When Urgency Becomes the Job
Urgency is one of the most reliable tools in nonprofit leadership.
It helps work move.
It speeds decisions.
It keeps momentum alive when resources are thin and expectations are high.
For a long time, urgency feels like competence.
Until it quietly becomes the job.
Most senior nonprofit leaders don’t experience urgency as occasional pressure.
They experience it as a background condition.
Projects move faster than calendars.
Decisions arrive before clarity.
Availability fills the gaps where structure hasn’t caught up.
Over time, the work stretches beyond the standard week—not because leaders are inefficient, but because urgency is doing more than moving tasks forward. It’s compensating.
When you look at how senior nonprofit leaders actually spend their time, a pattern appears:
The role doesn’t stop at forty hours.
Many leaders report working the equivalent of ten additional hours per week beyond the standard workweek just to keep things moving.
That doesn’t sound dramatic—until you project it forward.
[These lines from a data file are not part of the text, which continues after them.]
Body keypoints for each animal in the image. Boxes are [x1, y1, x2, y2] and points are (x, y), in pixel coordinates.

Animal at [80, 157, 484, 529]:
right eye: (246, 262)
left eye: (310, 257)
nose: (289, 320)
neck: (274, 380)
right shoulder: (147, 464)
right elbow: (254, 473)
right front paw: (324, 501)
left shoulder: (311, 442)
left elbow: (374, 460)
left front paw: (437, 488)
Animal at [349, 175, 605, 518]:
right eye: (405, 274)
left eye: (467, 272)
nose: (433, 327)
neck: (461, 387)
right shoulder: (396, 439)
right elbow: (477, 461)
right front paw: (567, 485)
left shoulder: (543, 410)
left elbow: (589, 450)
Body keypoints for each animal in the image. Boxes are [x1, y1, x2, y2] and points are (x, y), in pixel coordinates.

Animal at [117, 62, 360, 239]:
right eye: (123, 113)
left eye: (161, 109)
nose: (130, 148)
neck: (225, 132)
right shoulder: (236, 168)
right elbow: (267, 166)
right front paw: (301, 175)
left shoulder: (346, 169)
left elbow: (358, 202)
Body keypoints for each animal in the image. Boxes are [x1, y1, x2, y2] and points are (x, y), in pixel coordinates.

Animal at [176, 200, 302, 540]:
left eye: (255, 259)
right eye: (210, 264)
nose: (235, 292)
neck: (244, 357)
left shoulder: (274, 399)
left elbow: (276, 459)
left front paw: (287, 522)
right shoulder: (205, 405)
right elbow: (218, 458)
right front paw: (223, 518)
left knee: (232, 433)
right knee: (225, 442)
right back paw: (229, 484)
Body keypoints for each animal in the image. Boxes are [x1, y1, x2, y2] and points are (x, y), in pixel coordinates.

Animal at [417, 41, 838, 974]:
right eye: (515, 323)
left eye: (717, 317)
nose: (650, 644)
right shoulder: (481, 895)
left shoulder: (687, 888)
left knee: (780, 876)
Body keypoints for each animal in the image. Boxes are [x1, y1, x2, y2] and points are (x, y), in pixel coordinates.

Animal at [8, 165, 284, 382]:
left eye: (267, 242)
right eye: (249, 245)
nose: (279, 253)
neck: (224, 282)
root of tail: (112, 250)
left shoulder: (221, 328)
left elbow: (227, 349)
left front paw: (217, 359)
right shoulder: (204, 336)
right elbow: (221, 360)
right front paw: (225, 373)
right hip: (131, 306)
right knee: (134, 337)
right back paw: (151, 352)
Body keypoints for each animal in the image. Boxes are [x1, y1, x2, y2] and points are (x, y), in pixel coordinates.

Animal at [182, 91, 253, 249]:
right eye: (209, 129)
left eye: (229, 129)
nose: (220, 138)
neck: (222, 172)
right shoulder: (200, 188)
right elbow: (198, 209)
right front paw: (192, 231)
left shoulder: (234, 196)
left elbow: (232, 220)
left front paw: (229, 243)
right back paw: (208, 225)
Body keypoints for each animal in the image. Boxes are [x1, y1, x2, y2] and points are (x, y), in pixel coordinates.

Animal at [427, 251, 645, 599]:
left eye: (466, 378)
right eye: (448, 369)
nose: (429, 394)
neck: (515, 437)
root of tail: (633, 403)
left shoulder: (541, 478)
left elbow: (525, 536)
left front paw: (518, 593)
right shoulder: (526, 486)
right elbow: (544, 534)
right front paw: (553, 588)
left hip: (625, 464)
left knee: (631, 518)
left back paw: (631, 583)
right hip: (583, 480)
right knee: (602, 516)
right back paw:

Ten extra hours per week becomes:
520 hours per year
13 full workweeks
More than three months of additional time
And that estimate doesn’t include major events, public-facing obligations, campaigns, or one-off initiatives. It reflects the baseline cost of keeping the system running.
Why does urgency expand instead of resolving?
Urgency is rarely the problem leaders think it is.
It doesn’t persist because people are careless or uncommitted.
It persists because it works—especially in systems where:
Decision authority isn’t fully clear
Roles overlap under pressure
Capacity is assumed rather than designed
In those conditions, urgency becomes a substitute for structure.
It fills in.
It smooths over.
It keeps things from breaking.
But it also quietly transfers time from nights, weekends, and personal life into the organization—without ever being named as such.
There’s a subtle shift many leaders recognize before they can explain it:
Urgency no longer creates relief.
It just creates more urgency.
Work moves, but the volume doesn’t decrease.
Responsiveness generates more demand.
Availability becomes expected rather than appreciated.
At that point, urgency stops being a tactic and starts functioning as infrastructure.
Look at it in a different way...
This isn’t a call to slow down.
And it isn’t a conversation about stress, burnout, or balance.
It’s a question of design.
When urgency accounts for months of time each year, it’s no longer just about pace. It’s about how the system is built—and who it relies on to keep it moving.
In future posts, I’ll explore what happens when leaders begin to interrupt urgency—not to disengage, but to see what it’s compensating for.
Because once the cost is visible, the conversation changes.